(Dataset rows)

•••

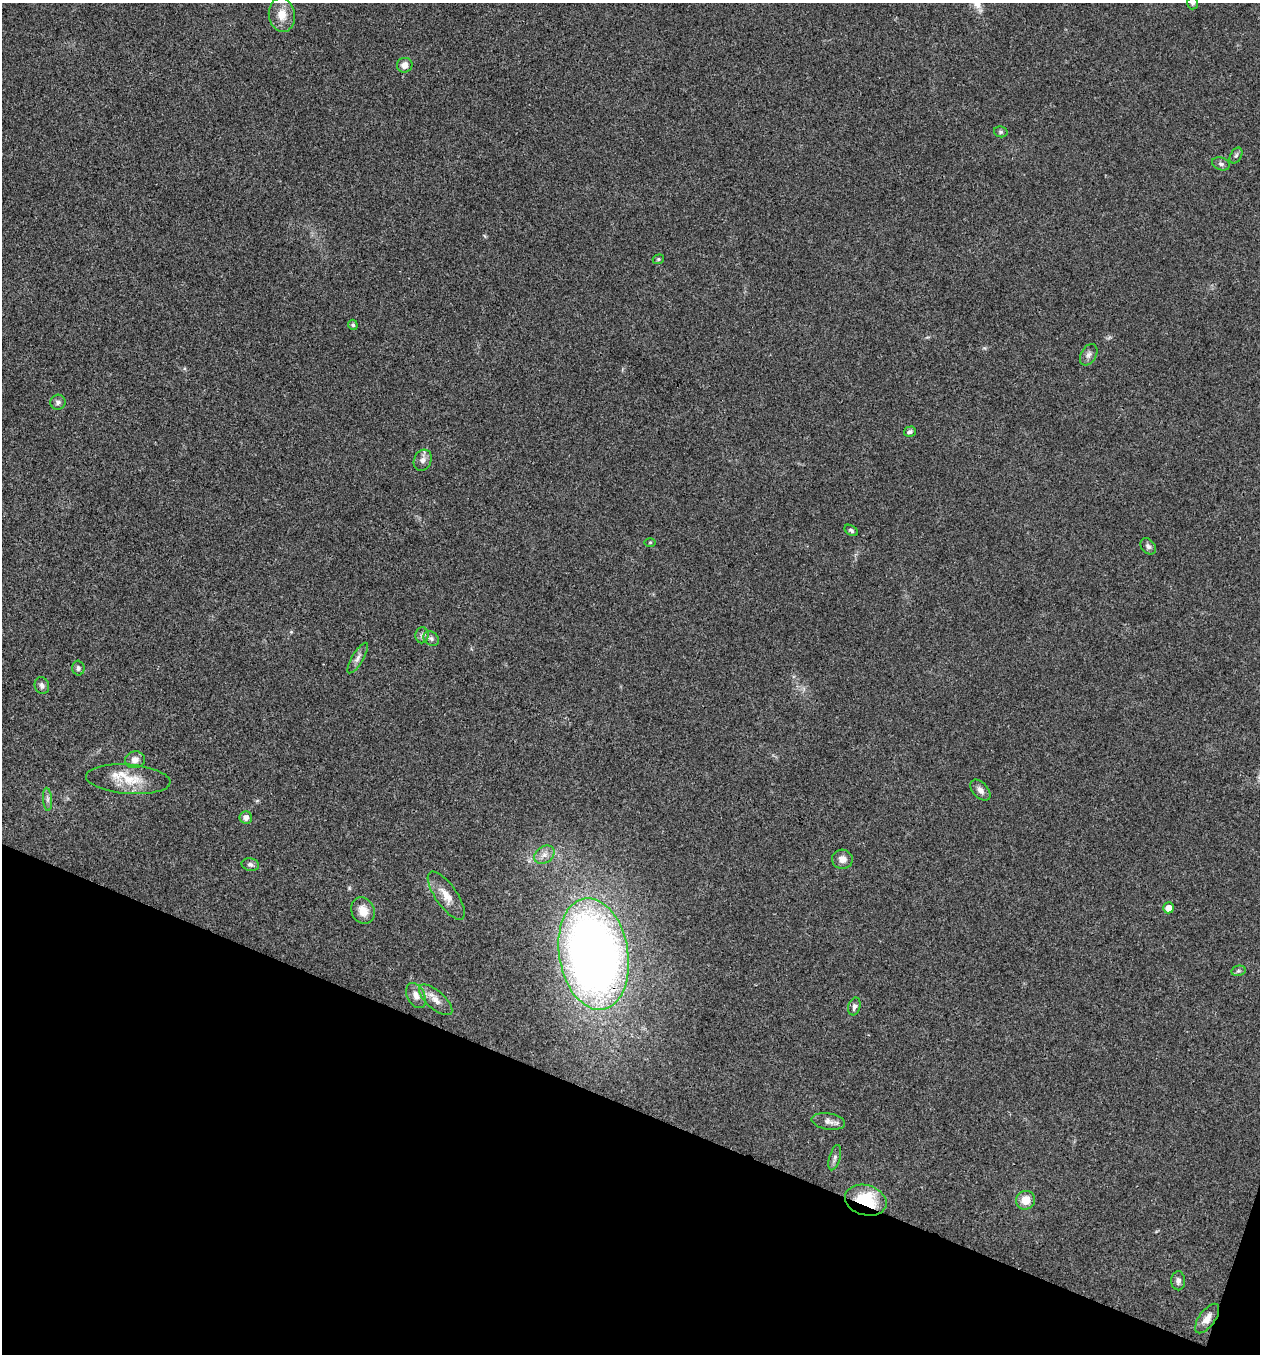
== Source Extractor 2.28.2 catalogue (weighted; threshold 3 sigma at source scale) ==
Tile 15 of 4 x 4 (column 3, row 4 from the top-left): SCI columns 2781-4038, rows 3-1354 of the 5431 x 5417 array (HDU 1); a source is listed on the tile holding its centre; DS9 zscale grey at full resolution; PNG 1262 x 1356 px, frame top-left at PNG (2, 3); each listed source drawn as its Kron ellipse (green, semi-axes under 4 px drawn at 4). Shown black and unused: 19% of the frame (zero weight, under 3 of 4 exposures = <1% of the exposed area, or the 3 px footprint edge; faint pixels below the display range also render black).
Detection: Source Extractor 2.28.2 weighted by HDU 2 'WHT'; one run over the whole footprint, this tile lists its part. Background 0.0216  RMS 0.004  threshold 0.0179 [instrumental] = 3 sigma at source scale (4.5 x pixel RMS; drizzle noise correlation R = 1.50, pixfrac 1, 0.05/0.05 arcsec/px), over >= 5 px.
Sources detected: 44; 2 inside a brighter listed object's ellipse — not listed separately; the other 42 listed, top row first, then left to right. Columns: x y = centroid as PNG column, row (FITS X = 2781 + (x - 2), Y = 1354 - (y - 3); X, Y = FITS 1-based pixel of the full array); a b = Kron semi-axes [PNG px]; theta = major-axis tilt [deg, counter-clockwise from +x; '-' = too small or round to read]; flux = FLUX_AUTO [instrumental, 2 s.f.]
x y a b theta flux
1192 3 6 5 - 0.81
282 15 17 13 -81 5.9
405 65 8 7 - 3
1001 132 7 5 -13 0.79
1236 155 8 5 62 0.92
1221 164 9 6 -20 1.2
658 259 6 4 22 0.57
353 325 5 4 - 0.82
1089 355 11 7 61 1.8
58 402 7 7 - 1.3
910 432 6 5 - 1.1
423 460 11 8 66 2
851 530 7 5 -34 0.77
650 542 6 4 1 0.44
1148 546 9 6 -49 1.2
422 635 8 6 88 1.1
431 638 8 6 -38 1.2
358 658 17 5 59 1.9
78 668 7 6 - 0.97
42 686 8 7 - 1.5
135 760 10 8 9 2.6
128 779 42 14 -4 11
980 790 12 7 -48 2
47 799 11 4 -85 1.3
246 818 6 6 - 2.2
544 855 11 8 35 2.5
842 859 10 9 - 3
250 865 9 6 -12 1.2
446 896 28 11 -55 5.7
1168 908 5 5 - 3
363 911 14 11 -64 4.9
594 954 56 34 -80 360
1238 971 7 5 11 0.86
416 995 13 8 -62 3.3
436 1000 21 9 -41 4
854 1006 9 6 75 1.3
828 1121 17 8 -9 2.6
835 1158 13 5 73 1.4
866 1200 21 15 -15 20
1025 1200 10 9 - 5.2
1178 1281 9 7 90 1.4
1207 1318 17 8 54 3.4
Overlapping masked pixels (flux is a lower limit): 2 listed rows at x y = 594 954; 866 1200
Isophote crosses this tile's border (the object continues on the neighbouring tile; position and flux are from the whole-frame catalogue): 1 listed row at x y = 1192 3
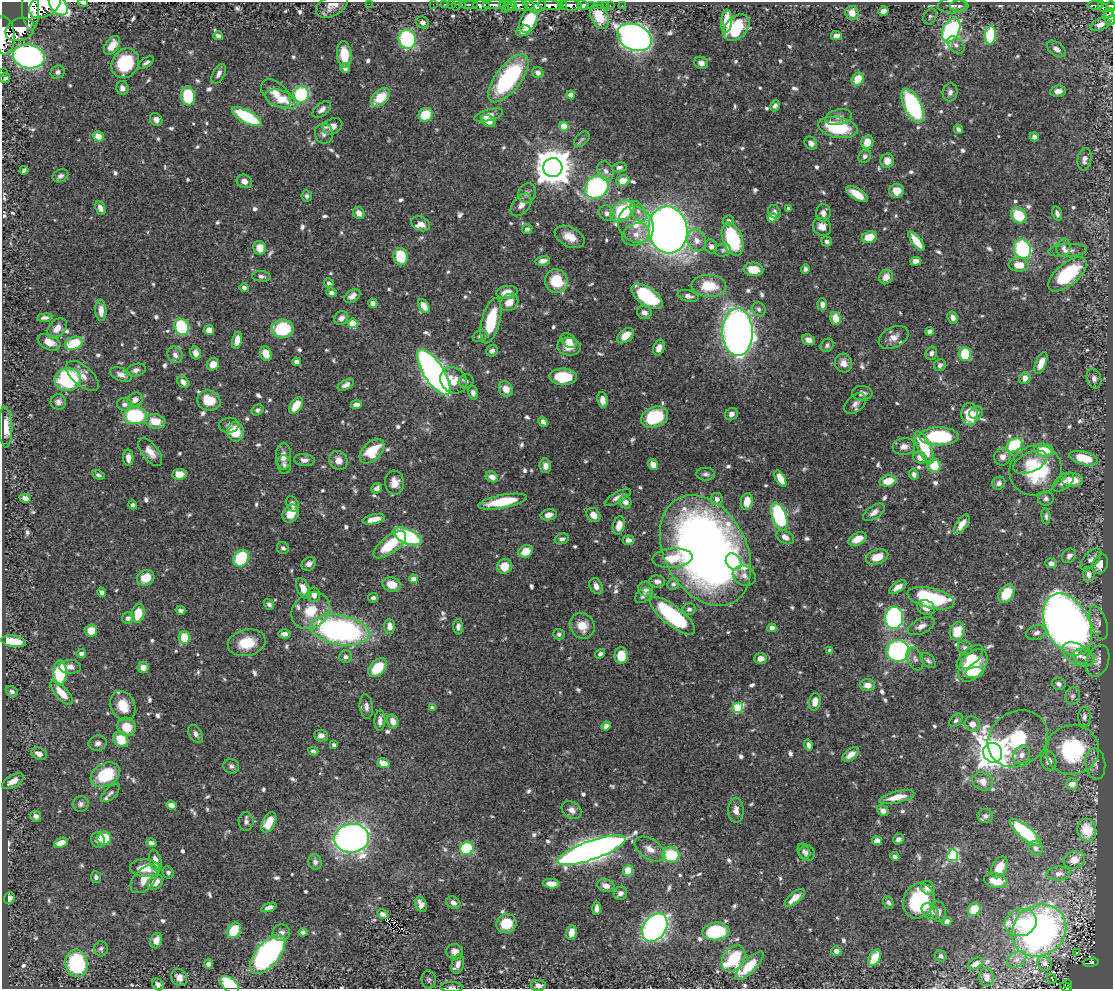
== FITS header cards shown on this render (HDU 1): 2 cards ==
NAXIS1  =                 1111
NAXIS2  =                  987

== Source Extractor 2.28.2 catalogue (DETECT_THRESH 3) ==
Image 1111 x 987 px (HDU 1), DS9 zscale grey, 1 PNG px = 1 image px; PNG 1115 x 991 px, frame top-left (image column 1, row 987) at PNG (2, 2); each listed source drawn as its Kron ellipse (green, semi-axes under 4 px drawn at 4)
Background 0.644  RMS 0.0099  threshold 0.0297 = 3 sigma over >= 5 px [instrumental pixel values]
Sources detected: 792; of the 792, the 500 brightest by FLUX_AUTO listed and drawn (292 fainter detections omitted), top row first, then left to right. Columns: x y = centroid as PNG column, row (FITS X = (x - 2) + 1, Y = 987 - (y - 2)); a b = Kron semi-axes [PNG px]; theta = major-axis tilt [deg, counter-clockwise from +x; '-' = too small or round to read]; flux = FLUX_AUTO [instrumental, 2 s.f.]
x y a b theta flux
83 3 5 4 - 2.3
369 4 2 2 - 24
433 4 2 2 - 10
445 4 3 2 - 16
451 4 2 2 - 9.3
462 4 3 2 - 21
45 5 17 11 30 3300
58 5 12 7 -50 150
457 5 6 2 72 18
470 5 9 3 0 70
494 5 11 3 1 930
512 5 6 3 -84 130
519 5 8 5 -20 630
529 5 6 4 -28 360
550 5 13 5 -6 1600
563 5 5 3 - 390
571 5 10 5 -3 1100
583 5 5 4 - 370
591 5 2 2 - 42
600 5 4 2 - 29
605 5 2 2 - 6.9
622 5 3 2 - 7
1095 5 8 3 0 170
332 6 17 10 27 6.5
481 6 8 5 -9 1200
507 6 7 4 -9 190
537 6 9 6 12 640
610 6 3 2 - 16
952 6 14 7 0 3.7
959 6 9 5 0 2.1
1102 6 5 3 - 200
1111 6 5 4 - 200
30 9 20 8 -87 3600
506 9 3 3 - 76
884 11 5 4 - 4.2
852 13 7 6 - 6.4
1109 13 5 4 - 240
930 16 8 6 63 1.9
599 17 13 8 -63 17
1110 18 7 5 -77 260
529 20 13 8 66 27
726 21 11 5 85 14
423 22 6 5 - 3.3
1100 24 10 6 23 5
736 27 15 10 48 33
20 30 15 11 23 1900
951 30 13 8 64 140
523 31 7 5 22 5.2
4 35 19 10 -85 2400
990 35 9 5 86 45
218 36 5 4 - 2.8
836 36 5 4 - 4.7
635 37 18 13 -24 460
407 39 10 8 -74 66
112 45 10 6 54 10
956 45 10 7 -46 2.8
1056 49 11 6 -38 4.2
344 55 13 7 -84 16
29 56 16 12 -12 240
125 63 15 13 58 39
146 63 9 4 33 2
701 63 7 6 - 3
345 68 5 5 - 3.8
2 72 2 2 - 5
58 72 7 6 - 2.2
538 72 6 5 - 3.5
219 74 11 5 61 3.4
5 78 5 4 - 2
508 78 29 12 52 94
858 79 7 5 58 14
122 88 7 6 - 3
1058 91 8 5 9 4.1
950 92 9 7 78 2.9
276 94 18 10 -44 9.5
301 95 8 8 - 51
571 95 4 4 - 7.7
188 96 9 6 -85 46
380 97 11 7 42 18
281 99 17 8 -20 16
775 106 6 4 63 2.2
913 106 18 8 -64 93
322 110 11 6 39 3.4
426 115 7 6 - 21
489 115 15 5 15 5.2
247 117 16 6 -28 56
839 117 13 7 11 3.6
156 120 7 6 - 3
488 121 8 5 -25 7.6
333 126 10 7 30 5.7
564 126 4 4 - 17
838 127 20 10 -11 41
958 129 5 4 - 2.1
324 134 10 9 - 4
98 136 6 5 - 7.1
1034 137 4 4 - 2.8
582 139 9 5 46 1.8
867 142 7 6 - 9.8
811 143 7 5 -48 3.7
865 156 7 6 - 2.3
1084 159 11 7 81 4.3
887 161 7 6 - 7
619 167 7 5 7 1.9
553 168 9 9 - 1800
24 170 4 4 - 2
606 171 10 7 -65 3.3
60 176 8 6 26 2.5
244 181 8 6 -24 3.9
623 181 7 5 20 10
597 187 13 11 39 100
897 191 7 7 - 8.2
527 193 10 8 62 3.1
857 194 12 5 -33 13
307 196 5 5 - 1.9
521 205 13 8 50 4.9
100 208 7 5 -68 3.8
788 209 4 4 - 2.1
623 211 13 9 36 57
638 211 11 6 -60 4.2
774 212 7 6 - 2.4
359 213 6 5 - 5.3
606 213 8 7 - 2.6
823 213 9 7 81 3.5
1057 213 7 4 -76 2.8
1019 215 9 7 -47 25
772 217 5 4 - 20
728 221 5 5 - 2.4
420 224 10 6 -27 5.5
636 225 19 16 -51 17
822 227 9 8 - 6.4
527 229 5 5 - 2.1
668 230 24 19 -80 650
636 234 14 11 21 8.1
570 237 16 9 -27 9.2
869 237 7 5 18 18
732 239 17 10 -71 56
697 240 11 9 -66 6.3
827 241 5 4 - 2.4
916 241 12 4 -53 14
711 246 7 6 - 2.8
260 248 7 6 - 9.4
1064 248 9 7 78 3.2
1022 249 10 8 -67 79
723 250 8 6 19 1.9
1067 251 19 6 3 5.4
401 257 8 7 - 23
543 261 7 4 11 3.5
916 261 5 4 - 7.1
1019 265 10 7 -2 11
753 269 10 7 -7 13
805 269 4 4 - 1.9
1067 274 23 11 40 53
261 276 9 5 -4 2.1
886 277 7 6 - 6.5
556 281 12 11 - 23
329 283 5 4 - 1.8
709 286 17 11 -3 18
244 288 4 4 - 2.1
507 292 11 6 9 8.2
331 293 5 4 - 2.7
352 296 9 6 36 3.9
647 296 18 9 -36 59
688 296 10 5 -14 3
509 302 10 8 40 8
373 303 5 4 - 2.6
822 304 6 5 - 3.1
424 306 8 5 -57 7.3
759 309 7 6 - 2
101 310 10 5 -88 6.1
644 312 7 6 - 3.6
953 317 6 5 - 3.8
45 318 8 4 5 2.3
341 318 7 6 - 4.1
836 318 7 5 -73 11
491 321 23 9 76 31
353 323 5 4 - 30
181 327 8 7 - 52
57 328 12 8 47 6.5
283 329 11 9 -3 40
209 330 5 5 - 5.7
930 331 4 4 - 5
738 332 24 15 -89 500
480 336 8 5 28 1.8
625 336 9 6 39 10
894 337 16 10 26 6
237 340 9 5 78 6.5
569 340 9 6 -33 5.9
808 340 6 5 - 4.5
49 342 12 7 -24 7.2
74 343 9 6 21 27
827 345 7 6 - 2
569 347 12 9 -4 7.5
659 348 8 5 68 5.5
492 351 6 5 - 2.7
196 353 6 5 - 4.6
266 353 7 5 -68 8.1
931 353 7 5 75 3.1
965 354 7 6 - 22
175 355 9 7 -63 3.6
297 362 4 4 - 2.9
843 363 9 8 - 4.8
1041 363 11 5 68 9.2
213 364 6 6 - 7.1
940 365 6 5 - 2.3
136 370 10 6 12 2.6
434 372 26 10 -57 410
121 375 11 6 -22 3.7
83 376 19 10 -42 7
563 377 14 8 -2 23
1025 378 6 5 - 5.6
1094 378 10 7 -75 3.2
68 379 13 11 5 70
453 380 14 12 -44 13
466 381 7 7 - 2
183 382 7 5 -45 4.7
346 385 9 5 28 2.8
506 389 8 7 - 6.1
473 393 7 5 -74 2.3
862 393 10 7 -3 3.7
135 400 8 6 35 5.3
209 400 12 10 -16 16
602 400 8 5 -83 4
58 402 8 7 - 2.7
125 404 8 6 -11 2.7
855 404 13 8 40 3.7
356 405 5 4 - 4.5
296 406 9 5 54 14
257 410 6 5 - 2.1
976 413 7 6 - 2.6
731 414 7 6 - 3.2
970 414 11 8 -84 19
135 416 11 8 1 62
655 417 14 10 22 39
155 421 10 7 -11 14
543 422 5 4 - 3
229 425 10 7 5 2.5
6 427 20 6 -88 11
236 432 10 8 -78 20
939 436 20 9 0 51
1014 445 9 6 36 63
904 447 11 8 7 4.4
924 447 17 7 -64 30
1044 450 10 6 -9 17
372 451 15 9 44 24
150 452 16 8 -52 7.4
283 456 13 7 90 6.2
1002 457 9 8 - 4.4
128 458 8 5 -88 4.8
920 458 7 5 -26 4.9
1083 458 15 6 -14 22
304 460 10 6 -4 3.3
339 460 10 8 -53 5.9
1030 462 18 9 25 11
653 464 5 4 - 7.7
284 465 9 6 -78 2.3
545 466 7 6 - 3.5
934 466 7 6 - 17
1035 470 26 24 31 52
179 474 7 5 6 8.2
706 474 9 6 -3 2.1
914 474 5 4 - 2.6
98 475 6 4 -24 1.8
492 477 6 5 - 5.1
780 479 9 4 -61 9.3
1073 480 10 7 0 12
888 481 8 5 13 13
1063 482 13 6 39 4.5
395 483 12 9 -85 6.5
999 483 7 6 - 2.8
377 488 6 5 - 2.8
618 497 15 5 30 4.1
25 498 5 4 - 3.2
1046 498 8 7 - 2.4
717 499 6 6 - 4
747 501 8 6 80 9.2
502 502 24 6 11 28
625 502 7 5 -58 3.8
293 504 8 6 -66 2.6
133 505 4 4 - 1.8
874 512 12 6 35 4
291 513 9 7 57 10
549 515 8 5 14 4.7
593 515 8 6 -50 7.2
779 516 14 7 -70 75
1046 516 8 4 -86 1.9
374 519 11 4 12 8.2
962 524 11 5 56 6
619 525 9 6 75 8.2
407 536 15 7 -23 110
785 537 9 6 -31 4.4
562 539 7 5 15 2.4
857 539 9 6 29 9.5
628 540 6 4 7 3
390 545 19 8 37 25
283 548 6 6 - 2
526 551 7 6 - 11
705 551 59 41 -62 610
1069 556 8 6 48 2.8
877 557 11 7 19 9.7
241 558 9 7 53 46
672 558 20 9 5 15
1091 559 13 7 48 3.7
734 562 9 7 -49 12
1051 563 6 4 -4 3.8
309 564 8 6 36 3.1
1100 564 10 7 65 7.9
505 566 7 7 - 11
1089 574 7 5 -88 3.2
744 576 12 9 -27 4.1
146 578 9 7 26 15
413 579 4 4 - 5.8
657 581 8 6 -2 3.4
673 584 6 5 - 2.2
392 585 9 7 -16 10
596 586 8 6 -62 4.4
898 587 10 5 33 5.2
303 588 11 6 -67 7.5
646 589 7 7 - 4.3
102 592 5 4 - 2.3
1006 594 10 7 54 20
314 595 7 6 - 4.6
644 595 9 6 37 3.3
373 598 5 5 - 2.1
931 598 24 10 -14 68
269 604 6 4 -53 1.8
926 608 9 7 -25 6.6
689 609 6 6 - 2.3
180 610 5 3 - 1.9
311 611 20 17 39 20
138 613 10 6 79 14
673 616 27 9 -38 76
128 618 6 5 - 2.6
894 618 11 9 86 140
1099 622 18 8 -71 4.8
1068 624 33 21 -62 750
390 626 7 5 -88 4.3
582 626 13 12 - 11
921 626 14 7 26 4.5
458 627 7 5 -88 2.9
772 628 4 4 - 7.5
340 630 29 15 -10 190
91 631 6 6 - 8.7
957 631 9 7 74 16
1036 633 10 7 20 3.1
284 634 6 4 3 3.5
559 634 5 5 - 2.1
184 638 6 5 - 18
14 641 12 5 -9 22
247 643 19 13 13 19
965 648 7 7 - 2.5
830 651 4 4 - 3.2
898 651 11 11 - 150
81 653 5 4 - 2.7
600 654 5 4 - 2.1
1078 654 17 10 -30 9.9
621 656 8 6 90 14
346 657 6 6 - 2.1
970 657 16 8 42 7.8
1084 657 11 7 -22 3.9
761 658 6 5 - 5.7
915 659 12 7 -66 2.8
928 661 9 5 -45 1.9
1098 661 16 11 68 5.2
973 665 18 11 53 33
70 667 11 7 -2 3.7
143 667 6 5 - 5.4
378 668 11 7 46 21
60 673 13 6 87 45
975 673 9 5 9 5.3
1059 684 7 6 - 2.8
867 685 7 6 - 6.1
12 691 6 5 - 2.2
62 693 15 6 -48 12
1072 696 9 7 77 2.4
815 702 9 6 79 7.6
123 706 15 12 -65 14
366 706 12 6 -83 3.1
432 708 4 4 - 2
738 708 5 5 - 43
1084 717 9 6 -90 2.8
956 720 8 5 46 1.9
380 721 10 5 88 3.2
393 721 7 5 -72 5.3
972 724 8 7 - 5
606 726 4 4 - 2.6
127 727 10 9 - 13
196 734 10 6 -56 2.6
321 736 7 6 - 4.2
121 739 8 7 - 16
1018 739 31 27 34 45
98 743 9 7 9 3
334 745 4 3 - 2.4
808 745 5 4 - 3.1
1072 750 27 24 6 65
313 751 5 4 - 1.8
993 753 10 9 - 1300
39 754 8 5 -26 5
851 754 9 5 36 6.5
1022 755 9 8 - 4.6
1049 761 10 7 -76 3.9
383 763 6 5 - 8.7
1095 764 15 10 -84 4.1
231 766 8 7 - 2.1
105 775 15 11 30 34
13 781 12 6 31 5.9
983 781 11 8 -29 6.1
1072 784 6 5 - 6.3
110 793 12 5 43 1.9
897 797 18 6 13 11
81 804 8 7 - 2.5
171 805 5 4 - 4.1
572 810 11 8 -34 4.3
736 810 12 8 -89 4.9
883 810 6 5 - 3.1
36 816 6 5 - 2.5
985 816 8 7 - 2.1
246 822 9 7 -89 2.7
269 822 11 6 62 16
1087 830 11 9 -75 17
1025 832 20 6 -40 54
104 838 7 6 - 27
352 838 17 14 5 420
898 839 5 5 - 2.8
98 840 8 6 -69 3.3
877 841 5 4 - 6
61 843 7 4 22 9.2
151 843 5 4 - 2.6
467 848 7 6 - 50
1036 848 7 6 - 2.4
650 849 17 10 -33 6.9
592 850 36 9 19 710
804 851 8 5 -68 1.8
807 853 8 8 - 3.2
671 855 9 7 -14 27
953 855 6 5 - 65
895 857 5 4 - 2.2
155 860 11 5 -76 5.9
1074 860 11 8 16 7.1
315 862 8 6 -76 2.6
999 867 11 7 63 8.6
145 868 15 8 -2 14
628 871 5 5 - 18
168 872 6 5 - 1.9
1059 874 12 7 5 3.6
96 877 6 5 - 2.3
144 879 17 10 46 10
996 880 12 7 -14 13
155 882 8 6 45 8.5
551 884 8 4 -4 6.2
606 886 9 6 -20 5.1
928 888 7 6 - 4.8
620 893 7 6 - 3.3
9 898 6 5 - 4.1
795 898 12 5 41 8.5
919 901 18 15 66 56
888 902 6 5 - 1.8
453 903 7 5 -37 3.3
421 904 8 5 -67 4.9
269 907 8 4 20 3.4
596 908 7 3 88 3.2
974 909 7 6 - 18
930 911 10 7 -39 4.2
938 911 10 7 -81 3.4
383 914 6 4 -31 3.3
947 921 5 4 - 3.4
1021 922 16 13 18 14
506 924 10 9 - 19
655 927 15 11 56 280
234 930 8 6 56 22
716 931 13 9 7 52
1039 931 28 25 34 270
303 932 4 4 - 2.1
571 932 7 5 77 6.9
281 933 9 8 - 3.2
156 941 8 5 70 5
101 949 7 7 - 2
836 951 5 4 - 3.6
455 952 8 7 - 5
1077 952 3 2 - 2
268 954 24 11 51 200
941 956 6 5 - 2
875 958 9 5 61 16
734 959 14 10 57 49
1017 959 10 7 33 4
1091 962 8 4 8 110
77 963 14 11 -79 77
1044 963 8 6 -45 2.5
208 964 4 4 - 3.1
458 964 10 6 73 3.5
975 964 8 5 31 3.6
749 966 19 6 45 18
179 977 9 8 - 5.5
986 977 9 7 -86 5.1
1052 978 5 3 - 4.7
429 980 9 7 -82 1.8
1067 983 3 2 - 13
158 984 6 5 - 2.2
229 985 11 6 -39 45
538 985 7 5 -2 3.9
451 987 11 5 -1 2
1066 987 6 3 -19 50
At the frame edge (FLAGS 8, measured only in part): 12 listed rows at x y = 83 3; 45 5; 58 5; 1111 6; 30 9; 1110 18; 4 35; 2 72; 229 985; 538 985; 451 987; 1066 987
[292 fainter detections neither listed nor drawn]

•••

### [Requirements]
Arrange the data as a numbered list, from its first line up to and including the line with "Tile 15 of 4", skipping any blank lines. Leave out the pictures.

### [Solution for this task]
1. == Source Extractor 2.28.2 catalogue (weighted; threshold 3 sigma at source scale) ==
2. Tile 15 of 4 x 4 (column 3, row 4 from the top-left): SCI columns 2781-4038, rows 3-1354 of the 5431 x 5417 array (HDU 1); a source is listed on the tile holding its centre; DS9 zscale grey at full resolution; PNG 1262 x 1356 px, frame top-left at PNG (2, 3); each listed source drawn as its Kron ellipse (green, semi-axes under 4 px drawn at 4). Shown black and unused: 19% of the frame (zero weight, under 3 of 4 exposures = <1% of the exposed area, or the 3 px footprint edge; faint pixels below the display range also render black).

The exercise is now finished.